Noch vor den USA und Deutschland war Polen etwa das erste Land, das der Ukraine Kampfpanzer geliefert hatte. Denn der Krieg dürfe nicht isoliert betrachtet werden, warnte der polnische Botschafter in Deutschland, Dariusz Pawłoś, schon 2023 im Gespräch mit t-online: “Die Ukraine kämpft nicht nur für die eigene Unabhängigkeit, sondern für die Werte, die wir in der Europäischen Gemeinschaft vertreten.”
Diesen Pfad möchte die polnische Regierung auf EU-Ebene fortsetzen: Eine der ersten Maßnahmen könnte etwa ein neues Sanktionspaket sein, das die EU gegen Russland verhängt. Laut Diplomaten soll es kurz vor dem dritten Jahrestag der russischen Vollinvasion am 24. Februar beschlossen werden. Zudem wirbt Polens Regierung in Brüssel für weitere Unterstützung bei dem Projekt “East Shield”, mit dem Polen seinen Grenzschutz nach Belarus und zur russischen Exklave Kaliningrad weiter stärken will.

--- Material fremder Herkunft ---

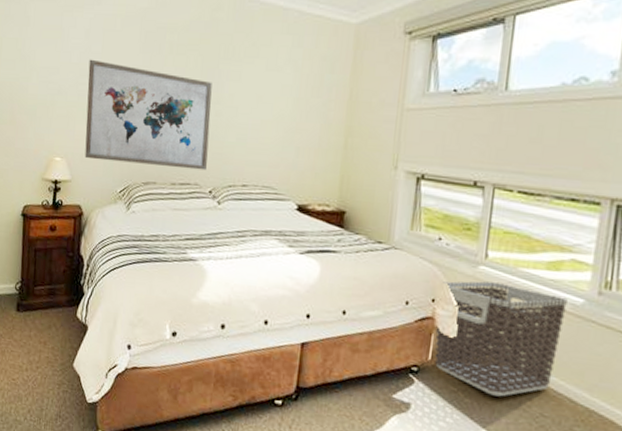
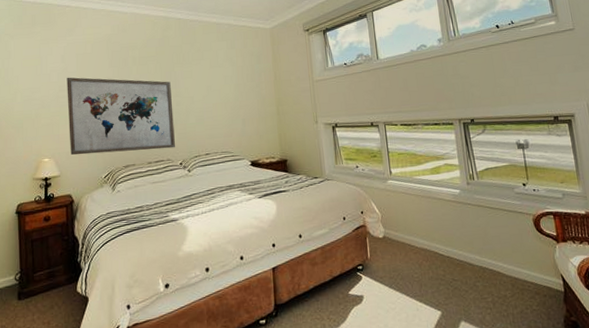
clothes hamper: present [434,281,568,397] -> none [366,190,453,274]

Doch wie genau soll die europäische Sicherheit durch die polnische Ratspräsidentschaft gesteigert werden? Das Land, das den Ratsvorsitz innehat, ist sechs Monate lang dafür zuständig, dass Regierungsmitglieder der EU-Staaten Rechtsvorschriften verhandeln, die dann für den gesamten EU-Raum gelten. Dafür tritt Polen als eine Art Gastgeber auf, organisiert etwa entsprechende Sitzungen und kann dabei auch die thematischen Schwerpunkte setzen. Turnusmäßig wechselt die Ratspräsidentschaft dabei alle sechs Monate, sodass jeder EU-Staat regelmäßig an der Reihe ist.